*Task goal*
Two lines in the data below mark the range: the one with "Залы для некурящих и курящих" and the one with "一般的にマイクロセルで細かくエリアを形成した方が、基". Return both, along with every line between them, exactly.
------ The input
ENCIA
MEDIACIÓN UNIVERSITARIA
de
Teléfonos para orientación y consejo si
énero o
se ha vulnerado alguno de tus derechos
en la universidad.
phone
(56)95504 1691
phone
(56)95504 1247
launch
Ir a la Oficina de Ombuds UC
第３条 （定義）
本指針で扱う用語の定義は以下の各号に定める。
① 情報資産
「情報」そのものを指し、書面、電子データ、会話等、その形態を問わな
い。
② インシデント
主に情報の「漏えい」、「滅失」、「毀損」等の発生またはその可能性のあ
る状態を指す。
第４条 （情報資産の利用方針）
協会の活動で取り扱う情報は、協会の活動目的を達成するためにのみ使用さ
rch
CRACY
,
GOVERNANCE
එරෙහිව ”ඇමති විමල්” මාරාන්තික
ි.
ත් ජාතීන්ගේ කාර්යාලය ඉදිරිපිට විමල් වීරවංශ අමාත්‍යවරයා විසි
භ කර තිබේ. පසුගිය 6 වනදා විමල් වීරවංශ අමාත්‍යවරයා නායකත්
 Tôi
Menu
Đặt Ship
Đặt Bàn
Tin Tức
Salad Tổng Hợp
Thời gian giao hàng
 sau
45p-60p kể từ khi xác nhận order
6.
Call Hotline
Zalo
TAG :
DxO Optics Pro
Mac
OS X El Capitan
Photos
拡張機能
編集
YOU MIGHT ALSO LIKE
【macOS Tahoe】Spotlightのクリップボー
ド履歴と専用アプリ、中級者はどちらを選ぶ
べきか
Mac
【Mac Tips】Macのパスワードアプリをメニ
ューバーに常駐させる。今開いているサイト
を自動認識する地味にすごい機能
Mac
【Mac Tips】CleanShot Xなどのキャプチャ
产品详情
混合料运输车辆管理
------------
------ The input
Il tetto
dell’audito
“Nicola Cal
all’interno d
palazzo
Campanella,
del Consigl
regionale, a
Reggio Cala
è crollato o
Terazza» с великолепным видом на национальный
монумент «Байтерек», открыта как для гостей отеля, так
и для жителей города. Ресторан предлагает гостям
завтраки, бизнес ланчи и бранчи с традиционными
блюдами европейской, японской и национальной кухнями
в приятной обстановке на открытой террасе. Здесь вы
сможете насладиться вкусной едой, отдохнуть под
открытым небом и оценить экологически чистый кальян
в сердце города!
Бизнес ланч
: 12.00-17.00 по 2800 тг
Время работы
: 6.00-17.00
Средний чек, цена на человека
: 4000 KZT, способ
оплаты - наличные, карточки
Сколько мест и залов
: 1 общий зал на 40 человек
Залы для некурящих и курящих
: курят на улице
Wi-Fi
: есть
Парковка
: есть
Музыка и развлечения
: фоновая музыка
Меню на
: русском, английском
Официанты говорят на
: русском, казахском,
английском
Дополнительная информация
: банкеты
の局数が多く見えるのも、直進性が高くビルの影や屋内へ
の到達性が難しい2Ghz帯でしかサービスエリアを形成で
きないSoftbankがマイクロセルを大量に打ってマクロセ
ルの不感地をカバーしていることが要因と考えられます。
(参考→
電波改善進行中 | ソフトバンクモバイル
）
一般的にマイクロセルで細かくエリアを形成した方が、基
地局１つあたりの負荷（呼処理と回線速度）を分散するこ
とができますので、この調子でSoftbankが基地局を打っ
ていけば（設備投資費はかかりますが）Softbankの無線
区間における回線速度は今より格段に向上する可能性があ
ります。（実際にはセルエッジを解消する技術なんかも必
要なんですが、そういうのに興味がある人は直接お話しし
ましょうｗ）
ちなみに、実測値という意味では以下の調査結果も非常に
------------
*Reply*
Залы для некурящих и курящих
: курят на улице
Wi-Fi
: есть
Парковка
: есть
Музыка и развлечения
: фоновая музыка
Меню на
: русском, английском
Официанты говорят на
: русском, казахском,
английском
Дополнительная информация
: банкеты
の局数が多く見えるのも、直進性が高くビルの影や屋内へ
の到達性が難しい2Ghz帯でしかサービスエリアを形成で
きないSoftbankがマイクロセルを大量に打ってマクロセ
ルの不感地をカバーしていることが要因と考えられます。
(参考→
電波改善進行中 | ソフトバンクモバイル
）
一般的にマイクロセルで細かくエリアを形成した方が、基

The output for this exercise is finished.